-------- Data excerpts --------
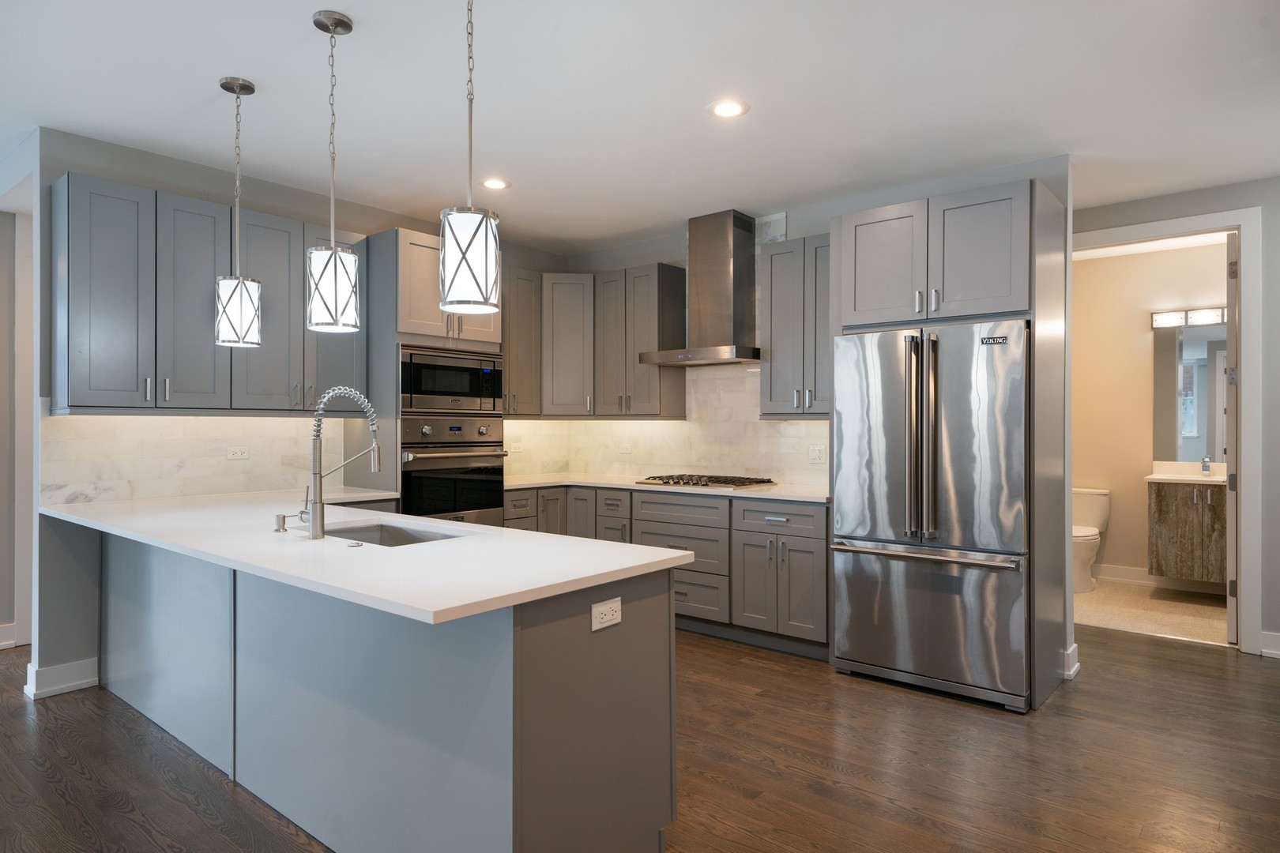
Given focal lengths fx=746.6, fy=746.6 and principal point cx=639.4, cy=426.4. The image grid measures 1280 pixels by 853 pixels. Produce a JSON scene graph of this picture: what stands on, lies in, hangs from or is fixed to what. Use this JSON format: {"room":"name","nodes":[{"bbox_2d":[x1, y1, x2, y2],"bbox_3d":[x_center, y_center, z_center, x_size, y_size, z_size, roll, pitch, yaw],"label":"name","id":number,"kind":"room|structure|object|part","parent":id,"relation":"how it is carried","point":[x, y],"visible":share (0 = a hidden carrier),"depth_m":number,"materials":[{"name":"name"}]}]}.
{"room":"kitchen","nodes":[
{"label":"kitchen","id":0,"kind":"room"},
{"bbox_2d":[0,142,37,657],"bbox_3d":[-4.861,-0.076,3.053,0.122,2.734,4.569,0,0,40],"label":"left wall","id":1,"kind":"structure","parent":0,"point":[35,521],"depth_m":4.37,"materials":[{"name":"grey paint"}]},
{"bbox_2d":[0,621,17,649],"bbox_3d":[-4.810,1.220,2.979,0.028,0.135,3.607,0,0,40],"label":"baseboard","id":2,"kind":"structure","parent":1,"relation":"attached to","point":[3,642],"depth_m":4.35,"materials":[{"name":"white paint"}]},
{"bbox_2d":[22,128,566,699],"bbox_3d":[-1.726,-0.062,4.904,0.129,2.731,3.480,0,0,40],"label":"left wall","id":3,"kind":"structure","parent":0,"point":[111,170],"depth_m":3.65,"materials":[{"name":"grey paint"}]},
{"bbox_2d":[24,657,97,699],"bbox_3d":[-2.811,1.221,3.657,0.149,0.132,0.296,0,0,40],"label":"baseboard","id":4,"kind":"structure","parent":3,"relation":"attached to","point":[86,680],"depth_m":3.61,"materials":[{"name":"white paint"}]},
{"bbox_2d":[41,411,346,506],"bbox_3d":[-2.336,0.127,4.099,0.009,0.508,1.511,0,0,40],"label":"tile backsplash","id":5,"kind":"structure","parent":3,"relation":"attached to","point":[178,488],"depth_m":3.95,"materials":[{"name":"white stone"}]},
{"bbox_2d":[225,445,249,459],"bbox_3d":[-2.251,0.147,4.183,0.008,0.074,0.115,0,0,40],"label":"outlet","id":6,"kind":"object","parent":5,"relation":"attached to","point":[239,453],"visible":0.97,"depth_m":4.18,"materials":[{"name":"white plastic"}]},
{"bbox_2d":[53,172,364,415],"bbox_3d":[-2.216,-0.595,4.009,0.356,1.078,1.475,0,0,40],"label":"upper cabinet","id":7,"kind":"object","parent":3,"relation":"attached to","point":[96,401],"visible":0.88,"depth_m":3.69,"materials":[{"name":"grey paint"}]},
{"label":"upper cabinet door","id":8,"kind":"part","parent":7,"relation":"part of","materials":[{"name":"grey paint"}]},
{"bbox_2d":[501,265,542,416],"bbox_3d":[-0.992,-0.606,5.441,0.369,1.078,0.541,0,0,40],"label":"upper cabinet","id":9,"kind":"object","parent":3,"relation":"attached to","point":[512,356],"visible":0.54,"depth_m":5.39,"materials":[{"name":"wood"}]},
{"bbox_2d":[0,0,1279,248],"bbox_3d":[-0.454,-1.465,2.868,9.252,0.101,10.750,0,0,40],"label":"ceiling","id":10,"kind":"structure","parent":0,"point":[760,120],"depth_m":3.19,"materials":[{"name":"white paint"}]},
{"bbox_2d":[213,75,261,347],"bbox_3d":[-1.686,-0.889,3.131,0.175,1.096,0.174,0,0,40],"label":"pendant light","id":11,"kind":"object","parent":10,"relation":"hanging from","point":[221,85],"visible":0.99,"depth_m":3.08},
{"bbox_2d":[305,7,361,333],"bbox_3d":[-1.088,-0.884,2.640,0.173,1.104,0.172,0,0,40],"label":"pendant light","id":12,"kind":"object","parent":10,"relation":"hanging from","point":[334,254],"visible":1,"depth_m":2.59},
{"bbox_2d":[436,0,501,317],"bbox_3d":[-0.503,-0.877,2.211,0.177,1.100,0.176,0,0,40],"label":"pendant light","id":13,"kind":"object","parent":10,"relation":"hanging from","point":[467,262],"visible":1,"depth_m":2.15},
{"bbox_2d":[478,176,510,190],"bbox_3d":[-0.847,-1.418,4.366,0.189,0.007,0.189,0,0,40],"label":"recessed light","id":14,"kind":"object","parent":10,"relation":"in","point":[497,185],"visible":0.99,"depth_m":4.36,"materials":[{"name":"white"}]},
{"bbox_2d":[707,98,749,118],"bbox_3d":[0.396,-1.418,3.338,0.190,0.008,0.190,0,0,40],"label":"recessed light","id":15,"kind":"object","parent":10,"relation":"in","point":[727,111],"visible":0.99,"depth_m":3.33,"materials":[{"name":"white"}]},
{"bbox_2d":[0,620,1279,852],"bbox_3d":[-0.775,1.322,2.210,9.357,0.059,9.891,0,0,40],"label":"wood floor","id":16,"kind":"structure","parent":0,"point":[141,834],"depth_m":2.85,"materials":[{"name":"brown wood"}]},
{"bbox_2d":[89,526,682,852],"bbox_3d":[-1.335,0.857,3.008,3.207,0.877,0.799,0,0,40],"label":"peninsula cabinet","id":17,"kind":"object","parent":16,"relation":"on","point":[559,642],"visible":0.74,"depth_m":2.17,"materials":[{"name":"grey paint"}]},
{"bbox_2d":[40,486,694,623],"bbox_3d":[-1.327,0.399,2.988,3.216,0.034,1.070,0,0,40],"label":"peninsula countertop","id":18,"kind":"structure","parent":17,"relation":"on","point":[419,548],"depth_m":2.28,"materials":[{"name":"white stone"}]},
{"bbox_2d":[272,512,299,533],"bbox_3d":[-1.296,0.351,2.743,0.043,0.063,0.087,0,0,40],"label":"soap dispenser","id":19,"kind":"object","parent":18,"relation":"on","point":[279,528],"visible":0.99,"depth_m":2.71,"materials":[{"name":"silver metal"}]},
{"bbox_2d":[297,385,380,538],"bbox_3d":[-1.060,0.119,2.623,0.166,0.522,0.237,0,0,40],"label":"kitchen faucet","id":20,"kind":"object","parent":18,"relation":"on","point":[317,436],"visible":0.99,"depth_m":2.54,"materials":[{"name":"silver metal"}]},
{"bbox_2d":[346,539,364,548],"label":"sink button","id":21,"kind":"object","parent":18,"relation":"on","point":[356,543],"visible":0.99,"depth_m":2.39,"materials":[{"name":"silver metal"}]},
{"bbox_2d":[325,520,463,546],"bbox_3d":[-0.948,0.512,2.742,0.777,0.198,0.462,0,0,40],"label":"sink","id":22,"kind":"object","parent":18,"relation":"in","point":[399,536],"visible":0.19,"depth_m":3.02,"materials":[{"name":"silver metal"}]},
{"bbox_2d":[590,597,621,631],"bbox_3d":[-0.089,0.511,2.037,0.008,0.071,0.113,0,0,40],"label":"outlet","id":23,"kind":"object","parent":17,"relation":"attached to","point":[597,620],"visible":0.99,"depth_m":2.03,"materials":[{"name":"white plastic"}]},
{"bbox_2d":[361,226,500,521],"bbox_3d":[-1.360,0.060,4.808,0.646,2.431,0.796,0,0,40],"label":"oven cabinet","id":24,"kind":"object","parent":16,"relation":"on","point":[409,235],"visible":0.35,"depth_m":4.49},
{"bbox_2d":[399,345,503,413],"bbox_3d":[-1.338,-0.279,4.840,0.488,0.389,0.770,0,0,40],"label":"microwave","id":25,"kind":"object","parent":24,"relation":"in","point":[412,382],"visible":0.78,"depth_m":4.66,"materials":[{"name":"metal"}]},
{"bbox_2d":[398,414,508,525],"bbox_3d":[-1.324,0.307,4.816,0.655,0.729,0.750,0,0,40],"label":"wall oven","id":26,"kind":"object","parent":24,"relation":"in","point":[495,473],"visible":0.68,"depth_m":4.63,"materials":[{"name":"silver metal"}]},
{"bbox_2d":[502,485,828,657],"bbox_3d":[0.137,0.849,4.965,2.602,0.884,0.903,0,0,40],"label":"base cabinet run","id":27,"kind":"object","parent":16,"relation":"on","point":[810,543],"visible":0.47,"depth_m":4.47,"materials":[{"name":"grey wood"}]},
{"bbox_2d":[502,473,831,503],"bbox_3d":[0.161,0.409,5.138,2.680,0.035,0.829,0,0,40],"label":"countertop","id":28,"kind":"structure","parent":27,"relation":"on","point":[818,496],"depth_m":4.87,"materials":[{"name":"white stone"}]},
{"bbox_2d":[633,473,776,488],"bbox_3d":[0.434,0.359,4.974,0.792,0.048,0.539,0,0,40],"label":"gas cooktop","id":29,"kind":"object","parent":28,"relation":"in","point":[685,483],"visible":0.98,"depth_m":4.85,"materials":[{"name":"metal"}]},
{"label":"drawer","id":30,"kind":"part","parent":27,"relation":"part of","materials":[{"name":"grey wood"}]},
{"bbox_2d":[828,320,1030,710],"bbox_3d":[1.566,0.403,3.873,0.919,1.768,0.822,0,0,40],"label":"refrigerator","id":31,"kind":"object","parent":16,"relation":"on","point":[960,536],"visible":0.96,"depth_m":3.57,"materials":[{"name":"silver metal"}]},
{"bbox_3d":[1.328,0.056,3.597,0.137,0.936,0.132,0,0,40],"label":"refrigerator handles","id":32,"kind":"part","parent":31,"relation":"part of","materials":[{"name":"silver metal"}]},
{"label":"freezer handle","id":33,"kind":"part","parent":31,"relation":"part of","materials":[{"name":"silver metal"}]},
{"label":"freezer drawer","id":34,"kind":"part","parent":31,"relation":"part of","materials":[{"name":"silver metal"}]},
{"bbox_2d":[830,174,1068,684],"bbox_3d":[1.564,0.081,3.905,1.014,2.439,0.681,0,0,40],"label":"refrigerator cabinet","id":35,"kind":"object","parent":16,"relation":"on","point":[1033,222],"visible":0.82,"depth_m":3.59,"materials":[{"name":"grey paint"}]},
{"bbox_2d":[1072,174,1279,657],"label":"right wall","id":36,"kind":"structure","parent":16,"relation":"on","point":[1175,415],"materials":[{"name":"grey paint"}]},
{"bbox_2d":[553,161,1073,683],"bbox_3d":[0.814,-0.066,5.067,3.669,2.726,0.129,0,0,40],"label":"back wall","id":37,"kind":"structure","parent":0,"point":[617,262],"depth_m":4.16,"materials":[{"name":"grey paint"}]},
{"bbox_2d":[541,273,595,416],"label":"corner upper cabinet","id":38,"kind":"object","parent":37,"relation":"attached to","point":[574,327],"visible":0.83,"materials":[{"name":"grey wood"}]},
{"bbox_2d":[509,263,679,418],"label":"upper cabinet","id":39,"kind":"object","parent":37,"relation":"attached to","point":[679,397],"visible":0.82,"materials":[{"name":"wood"}]},
{"bbox_2d":[502,360,831,488],"bbox_3d":[0.218,-0.019,5.376,2.525,0.811,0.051,0,0,40],"label":"tile backsplash","id":40,"kind":"structure","parent":37,"relation":"attached to","point":[765,429],"depth_m":5.21,"materials":[{"name":"white tile"}]},
{"bbox_2d":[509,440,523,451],"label":"outlet","id":41,"kind":"object","parent":40,"relation":"attached to","point":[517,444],"visible":0.96,"depth_m":5.78,"materials":[{"name":"white plastic"}]},
{"bbox_2d":[618,441,631,454],"bbox_3d":[-0.120,0.175,5.737,0.111,0.090,0.012,0,0,40],"label":"wall outlet","id":42,"kind":"object","parent":40,"relation":"attached to","point":[624,446],"visible":0.99,"depth_m":5.73,"materials":[{"name":"white plastic"}]},
{"bbox_2d":[808,444,826,462],"bbox_3d":[1.122,0.176,4.743,0.119,0.113,0.009,0,0,40],"label":"wall outlet","id":43,"kind":"object","parent":40,"relation":"attached to","point":[815,453],"visible":0.99,"depth_m":4.74,"materials":[{"name":"white plastic"}]},
{"bbox_2d":[640,210,762,367],"bbox_3d":[0.474,-0.910,4.971,0.790,0.985,0.493,0,0,40],"label":"range hood","id":44,"kind":"object","parent":37,"relation":"attached to","point":[737,239],"visible":0.99,"depth_m":4.92,"materials":[{"name":"silver metal"}]},
{"bbox_2d":[759,232,831,417],"bbox_3d":[1.070,-0.596,4.566,0.618,1.082,0.360,0,0,40],"label":"upper cabinet","id":45,"kind":"object","parent":37,"relation":"attached to","point":[775,352],"visible":0.69,"depth_m":4.48,"materials":[{"name":"grey wood"}]},
{"bbox_2d":[1061,643,1080,679],"bbox_3d":[2.233,1.234,3.936,0.114,0.132,0.261,0,0,40],"label":"baseboard","id":46,"kind":"structure","parent":37,"relation":"attached to","point":[1075,668],"depth_m":3.86,"materials":[{"name":"white paint"}]},
{"bbox_2d":[1075,237,1229,588],"bbox_3d":[4.265,-0.063,6.013,2.601,2.732,0.122,0,0,40],"label":"bathroom wall","id":47,"kind":"structure","parent":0,"point":[1135,329],"depth_m":6.18,"materials":[{"name":"beige paint"}]},
{"bbox_2d":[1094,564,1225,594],"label":"bathroom baseboard","id":48,"kind":"structure","parent":47,"relation":"attached to","point":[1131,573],"depth_m":6.03,"materials":[{"name":"white paint"}]},
{"bbox_2d":[1070,208,1263,654],"bbox_3d":[3.175,0.025,4.624,1.065,2.552,0.164,0,0,40],"label":"door frame","id":49,"kind":"structure","parent":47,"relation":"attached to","point":[1251,336],"depth_m":4.27,"materials":[{"name":"white paint"}]},
{"bbox_2d":[1224,231,1238,643],"bbox_3d":[3.780,0.062,4.752,0.086,2.466,0.777,0,0,40],"label":"door","id":50,"kind":"structure","parent":49,"relation":"attached to","point":[1231,613],"depth_m":4.46,"materials":[{"name":"white paint"}]},
{"bbox_2d":[1147,478,1229,585],"bbox_3d":[4.332,0.702,5.481,0.972,0.831,0.580,0,0,40],"label":"bathroom vanity","id":51,"kind":"object","parent":47,"relation":"attached to","point":[1178,553],"visible":0.73,"depth_m":5.45,"materials":[{"name":"brown wood"}]},
{"bbox_2d":[1149,461,1227,484],"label":"vanity countertop","id":52,"kind":"structure","parent":51,"relation":"on","point":[1193,479],"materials":[{"name":"white stone"}]},
{"bbox_2d":[1200,454,1211,475],"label":"faucet","id":53,"kind":"object","parent":52,"relation":"on","point":[1206,468],"visible":0.99,"depth_m":5.68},
{"bbox_2d":[1151,305,1228,329],"bbox_3d":[4.427,-0.855,5.768,0.811,0.113,0.148,0,0,40],"label":"vanity light","id":54,"kind":"object","parent":47,"relation":"attached to","point":[1156,324],"visible":0.59,"depth_m":5.85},
{"bbox_2d":[1153,323,1229,465],"bbox_3d":[4.507,-0.251,5.702,1.003,1.077,0.007,0,0,40],"label":"bathroom mirror","id":55,"kind":"object","parent":47,"relation":"attached to","point":[1188,362],"visible":0.66,"depth_m":5.86,"materials":[{"name":"mirror"}]},
{"bbox_2d":[1074,577,1231,645],"bbox_3d":[3.795,1.329,5.381,2.567,0.071,1.787,0,0,40],"label":"bathroom floor","id":56,"kind":"structure","parent":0,"point":[1198,613],"depth_m":5.24,"materials":[{"name":"beige tile"}]},
{"bbox_2d":[1072,487,1111,593],"bbox_3d":[3.515,0.912,6.012,0.449,0.769,0.764,0,0,40],"label":"toilet","id":57,"kind":"object","parent":56,"relation":"on","point":[1095,508],"visible":0.49,"depth_m":5.98,"materials":[{"name":"white ceramic"}]},
{"bbox_2d":[1259,630,1279,658],"bbox_3d":[4.293,1.232,3.598,1.987,0.128,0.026,0,0,40],"label":"baseboard","id":58,"kind":"structure","parent":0,"point":[1278,653],"depth_m":4.22,"materials":[{"name":"white paint"}]}
]}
--------
Exercise prompt:
Find every line in the listing that has the string "freezer", then give the count by itself.

Response box:
2